Virtualization and decentralization of knowledge work requires organizational communication, cultural transformation

The virtualization and decentralization of knowledge work requires knowledge workers to learn new ways of working. Primarily, learning to work without communication in the same time and place as they did when they commuted daily to centralized commuter offices.

The learning curve they face became painfully apparent during the public health restrictions taken during the COVID-19 pandemic. Knowledge workers continued to work as if they were in person at a commute in office through video conferencing platforms. Soon “Zoom fatigue” set in with back-to-back meetings filling each day.

The meetings were necessary because of a dominant real time, spoken communication culture. Some organizations continue to maintain this culture and concluded that once the pandemic was no longer a threat, staff should once again commute to the office so they could continue meeting face to face and in real time.
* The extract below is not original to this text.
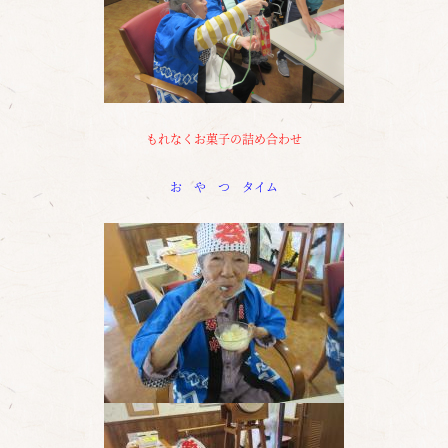
もれなくお菓子の詰め合わせ
お や つ タイム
Advances in information and communications technology has deemphasized the need for synchronous, co-located knowledge work in a centralized, commute in office space. Knowledge organizations are now adjusting and adopting new tools and practices. In order to do so, they are shifting from a spoken to written communications culture. A recent Washington Post story highlights social media platform Bluesky.

Employees write proposals that the team debates, looking for holes in ideas. They gather in person one week a quarter and in smaller groups throughout the year to foster collaboration. “When somebody tosses out an idea, I say, ‘Write a proposal!’” said Paul Frazee, Bluesky’s chief technology officer, who said the company’s way of working makes him confident in remote work indefinitely. “In some ways, this was the only way we could do this,” added Rose Wang, Bluesky’s chief operations officer.

Another company cited in the Post story is Atlassian, an Australian software company that specializes in collaboration tools designed primarily for software development and project management. Atlassian has a “culture of documentation,” based on “shared documents, messaging systems and video to help employees capture meetings and comments and collaborate even though they may workat different times,” the newspaper reports.

According to the story, Atlassian has reduced its officespace and reinvested the savings in bringing employees together. This is another critical component of the shift to a virtualized, decentralized style of knowledge work, recognizing the social nature of human beings. The human mind is very capable of competently performing thought work alone. But people also need to feel connected to others, something that has to be intentionally cultured and doesn’t necessarily exist even in organizations where staff works regularly in a cube farm.